SELECT value FROM table ORDER BY NLSSORT(value, 'NLS_SORT = LOCALE')

and takes approximately 50% longer to execute than an ASCII binary sorting routine. Please see prepared statements for more information regarding SQL queries.

The NLSSORT function replaces a character string with the equivalent sort string used by the linguistic sort mechanism. For a binary sort, the sort string is the same as the input string. The linguistic sort technique operates by replacing each character string with some other binary values, chosen so that sorting the resulting string produces the desired sorting sequence. When a linguistic sort is being used, NLSSORT returns the binary values that replace the original string.

To handle linguistic indexes for data in multiple languages for VARCHAR2 columns, build a single linguistic index for all languages. This can be accomplished by including a language column (LANG_COL in the example below) that contains NLS_LANGUAGE values for the corresponding column on which the index is built as a parameter to the NLSSORT function.

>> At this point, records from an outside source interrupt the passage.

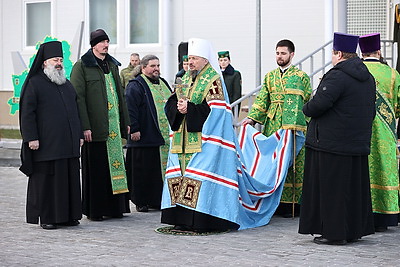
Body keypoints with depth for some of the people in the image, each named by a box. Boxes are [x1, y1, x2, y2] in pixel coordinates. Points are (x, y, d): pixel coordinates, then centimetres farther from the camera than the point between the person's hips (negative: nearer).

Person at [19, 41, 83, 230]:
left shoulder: (67, 85, 18)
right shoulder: (34, 83, -2)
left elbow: (75, 110, 22)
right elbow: (27, 112, -7)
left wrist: (79, 134, 15)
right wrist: (31, 138, -15)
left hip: (68, 143, 6)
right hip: (46, 143, -6)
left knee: (69, 177, 6)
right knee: (45, 178, -3)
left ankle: (68, 215, 14)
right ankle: (46, 217, 4)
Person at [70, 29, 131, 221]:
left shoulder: (112, 65, 17)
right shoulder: (82, 66, -4)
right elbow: (78, 97, -10)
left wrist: (126, 121, 16)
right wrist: (84, 126, -17)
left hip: (114, 126, 6)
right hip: (95, 127, -6)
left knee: (115, 163, 8)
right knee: (96, 168, -2)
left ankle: (115, 207, 16)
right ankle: (94, 210, 6)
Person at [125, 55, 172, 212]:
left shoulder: (162, 84, 19)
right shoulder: (136, 86, -6)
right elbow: (129, 109, -14)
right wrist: (133, 129, -20)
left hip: (166, 138, 7)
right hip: (145, 138, -7)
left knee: (163, 168, 8)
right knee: (143, 170, -3)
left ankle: (160, 199, 17)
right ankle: (141, 202, 5)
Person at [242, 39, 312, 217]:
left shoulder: (301, 77, 3)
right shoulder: (270, 77, 15)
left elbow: (309, 104, 3)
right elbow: (262, 101, 12)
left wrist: (309, 127, -5)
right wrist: (252, 118, -2)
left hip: (294, 128, -4)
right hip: (272, 127, 4)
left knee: (293, 163, -4)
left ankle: (292, 203, 1)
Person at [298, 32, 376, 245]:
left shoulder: (337, 76, -16)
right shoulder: (368, 78, 12)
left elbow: (318, 104, -23)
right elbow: (370, 111, 18)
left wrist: (306, 108, -3)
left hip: (332, 143, -8)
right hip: (358, 142, 8)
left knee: (332, 188, -1)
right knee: (354, 186, 14)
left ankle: (334, 232, 2)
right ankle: (354, 229, 22)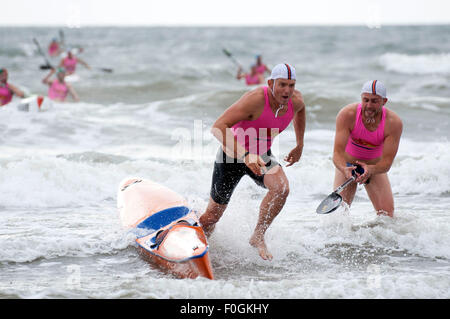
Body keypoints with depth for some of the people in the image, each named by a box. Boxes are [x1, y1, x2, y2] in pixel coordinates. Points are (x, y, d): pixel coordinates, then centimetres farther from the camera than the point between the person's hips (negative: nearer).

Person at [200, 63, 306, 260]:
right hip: (232, 155, -4)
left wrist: (299, 146, 17)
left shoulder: (296, 101, -13)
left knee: (281, 187, -28)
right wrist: (245, 155, -47)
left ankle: (258, 237, -9)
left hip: (261, 156, 4)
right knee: (212, 216, 6)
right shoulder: (256, 99, -32)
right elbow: (218, 127, -37)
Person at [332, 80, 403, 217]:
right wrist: (344, 169, -54)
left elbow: (387, 162, -29)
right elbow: (337, 152, -32)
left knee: (387, 212, -7)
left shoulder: (394, 122, -27)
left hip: (375, 166, 1)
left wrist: (370, 170, -51)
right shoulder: (347, 115, -29)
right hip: (347, 164, -1)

Please view the complete list of Oracle NLS parameters for more information.

Collation Example

The following example builds a single linguistic index for multiple languages. With this index, the rows with the same values for NLS_LANGUAGE are collated together.

CREATE INDEX i ON t (NLSSORT(col, 'NLS_SORT=' | | lang_col));

Which index to use is based on the argument of the NLSSORT function you specified in the ORDER BY clause.

SELECT col
FROM t
WHERE NLSSORT(col, 'NLS_SORT = '||lang_col) IS NOT NULL ORDER BY lang_col, NLSSORT(col, 'NLS_SORT = '||lang_col);

Note: The IS NOT NULL clause is required for using linguistic indexes. All column names should be in lower case. With single linguistic index the results are grouped by language.